Renault Twingo: 100.000 Kilometer in fünf Jahren
Twingo im Härtetest
Eines vorweg: Der Twingo ist ein fabelhaftes Auto. Er steckt die Sünden seines Fahres locker weg. Mangelnde Wartung oder Pflege scheinen ihm nichts anzuhaben - der Twingo scheint unzerstörbar und agil. Doch obwohl er optisch ewig jung aussieht – sein Alter macht sich mit zunehmender Kilometerzahl schleichend, aber deutlich bemerkbar. Manchmal früher als man denkt. Unser Dauertest bezieht sich auf einen Renault Twingo, Baujahr 98, Modell "Liberty" mit Faltdach und E-Paket.
Renault Twingo ein Frauenauto?
Wer einen Twingo fährt, fährt ein vielseitiges Auto. Völlig zu Unrecht ist wird er als "Frauenauto" bezeichnet. Während selbst Mittelklassefahrer einen Anhänger brauchen, um schwere Möbel zu transportieren, klappt man beim Twingo die hinteren Sitze weg. Ein Badregal plus dazugehöriger Kommode steckt der Kleine locker weg. Ist das Möbelstück zu lang, gibt es immer noch das Panorama-Faltdach - der Stauraum nach oben ist somit unbegrenzt. Weiter kann man den Twingo prima als fahrendes Doppelbett gebrauchen, falls kein Hotelzimmer aufzutreiben ist. Selbst auf einfachen Strecken macht der Twingo Spaß – durch die erhabene Sitzposition behält man als Fahrer jederzeit die Übersicht. Von der hinteren Sitzbank gab es keine Beschwerden mangels Platz an den Fahrer.
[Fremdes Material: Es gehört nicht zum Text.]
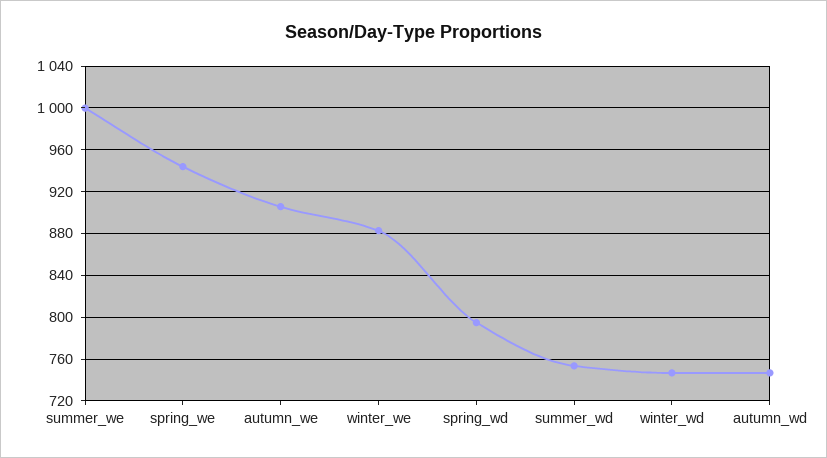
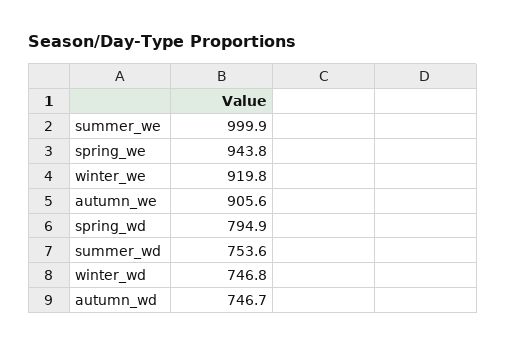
  {
    "summer_we": 999.9,
    "spring_we": 943.8,
    "autumn_we": 905.6,
-   "winter_we": 880,
+   "winter_we": 919.8,
    "spring_wd": 794.9,
    "summer_wd": 753.6,
    "winter_wd": 746.8,
    "autumn_wd": 746.7
  }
Die ersten 30.000 Kilometer sind für den Twingo kein Problem, wenn er häufig gefahren wird. Steht er länger ungenutzt im Freien, rächt sich das und die Bremsscheiben setzen schnell Rost an. Daher ist der erste Austausch bald fällig.. Diese Macke ist jedoch schnell verziehen – der Twingo revanchiert sich durchweg mit geringen Spritverbrauch und fantastischen Einparkkonditionen in jeder noch so verzwickten Situation.
Raucher sollten allerdings vorsichtig mit dem eingebauten Aschenbecher umgehen – wer beim Ausleeren kräftig zulangt, bricht die fragile Halterung in seine Einzelteile und muss sich fortan mit Klebestreifen behelfen. 20.000 Kilometer später macht das Radlager durch Klirren und Scheppern auf sich aufmerksam – leider wird beim Austausch desselben weiterer Rost auf einer der Bremsscheiben entdeckt – was die Reparatur teurer als erwartet macht. Der ABS-Sensor entwickelt von nun an ein merkwürdiges Eigenleben – und leuchtet ohne auffindbare Ursache hin und wieder auf dem Display auf. Da sich dieser Umstand nicht negativ aufs Bremsen auswirkt, ist dieser Mangel marginal - wenn man Bescheid weiß.
Bei Kilometer 95.000 ist der Verschleiß des Twingo nicht mehr zu übersehen – vor allem, wenn mitten auf der Autobahn der Auspuff abfällt, sich zwischen Karosserie und Reifen spießt und lustige Funken sprüht. Mit einem kräftigen Tritt dagegen lässt sich der Auspuff vollständig entfernen, allerdings kann es passieren, dass Teile des Kunststoffrahmens in der Zwischenzeit weggeschmort wurden. Nach dem Austausch des Auspuffs – welch Wunder – rät die Werkstatt zum weiteren Austausch der Bremsscheiben und des Bremskraftreglers.
Bei Kilometer 100.000 gibt der Kleine erneut klirrende Geräusche von sich und die Straßenlage verschlechtert sich rapide – Federbruch. Ärgerlich ist, dass Twingofedern etwa doppelt soviel kosten, als Federn für einen ausgewachsenen Mercedes-Benz. Erst mal saniert, nimmt der Twingo weiter den Kampf mit den Kilometern auf. Denn sein Alter sieht man ihm nicht an - nach jeder Wagenwäsche erstrahlt der Twingo, als käme er frisch vom Förderband. Und wer ihm in die knuffigen Scheinwerferaugen blickt, meint darin die Bereitschaft zu erkennen, nochmal 100 000 Kilometer in fünf Jahren auf sich zu nehmen.